According Bego, the community leaders said they buried the bodies
of 29 victims. Most appeared to be between 15 and 20 years old.
Female students were spared in the attack, Bego said, adding that
the attackers went to the female hostel, told the young women to go
home, get married and abandon western education which according
to them is an anathema to Islam.
He said the entire complex of the relatively new school had been
burned out by firebombs – six dormitories, the administrative
building, staff quarters, classrooms, a clinic and the kitchen.

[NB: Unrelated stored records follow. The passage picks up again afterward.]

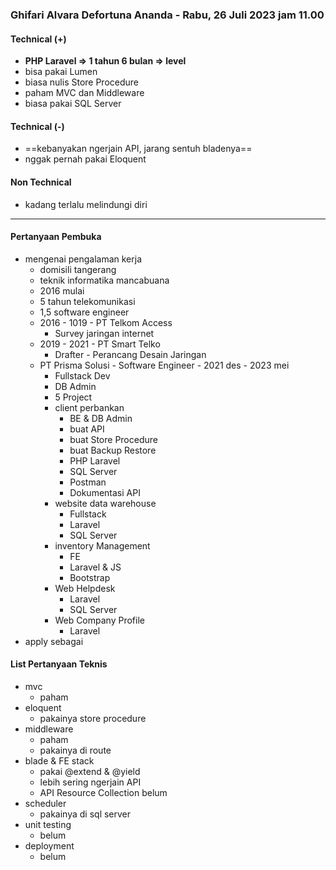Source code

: ### Ghifari Alvara Defortuna Ananda - Rabu, 26 Juli 2023 jam 11.00 

#### Technical (+) 

- **PHP Laravel => 1 tahun 6 bulan => level**  
- bisa pakai Lumen
- biasa nulis Store Procedure
- paham MVC dan Middleware
- biasa pakai SQL Server

#### Technical (-)  

- ==kebanyakan ngerjain API, jarang sentuh bladenya==
- nggak pernah pakai Eloquent

#### Non Technical  

- kadang terlalu melindungi diri

---

#### Pertanyaan Pembuka

- mengenai pengalaman kerja  
	- domisili tangerang
	- teknik informatika mancabuana
	- 2016 mulai
	- 5 tahun telekomunikasi
	- 1,5 software engineer
	- 2016 - 1019 - PT Telkom Access
		- Survey jaringan internet
	- 2019 - 2021 - PT Smart Telko
		- Drafter - Perancang Desain Jaringan
	- PT Prisma Solusi - Software Engineer - 2021 des - 2023 mei
		- Fullstack Dev
		- DB Admin
		- 5 Project
		- client perbankan
			- BE & DB Admin
			- buat API
			- buat Store Procedure
			- buat Backup Restore
			- PHP Laravel
			- SQL Server
			- Postman
			- Dokumentasi API
		- website data warehouse
			- Fullstack
			- Laravel
			- SQL Server
		- inventory Management
			- FE
			- Laravel & JS
			- Bootstrap
		- Web Helpdesk
			- Laravel
			- SQL Server
		- Web Company Profile
			- Laravel
- apply sebagai


#### List Pertanyaan Teknis

- mvc
	- paham
- eloquent
	- pakainya store procedure
- middleware
	- paham
	- pakainya di route
- blade & FE stack
	- pakai @extend & @yield
	- lebih sering ngerjain API
	- API Resource Collection belum
- scheduler
	- pakainya di sql server
- unit testing
	- belum
- deployment
	- belum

The militants locked the door of one dormitory where male students
were sleeping and then set it ablaze, slitting the throats of those who
tried to clamber out of windows and gunning down those who ran
away, said teacher Adamu Garba.
Some students were burned alive in the attack that began around 2
a.m., he said.
Tuesday’s attack is the latest in a string of deadly attacks – more
than 300 civilians killed this month alone.
Just hours before the attack, President Goodluck Jonathan during
a media chat Monday night dismissed charges the military is losing
the war against the Boko Haram sect.
He suggested he could withdraw the military from Borno state and
see how long Governor Kashim Shettima, could remain in his
official residence for daring to say that the Boko Haram are
“better motivated and better armed than the Nigerian military.”
Jonathan said the Boko Haram attacks are “quite worrisome” but
that he is sure “We will get over it.”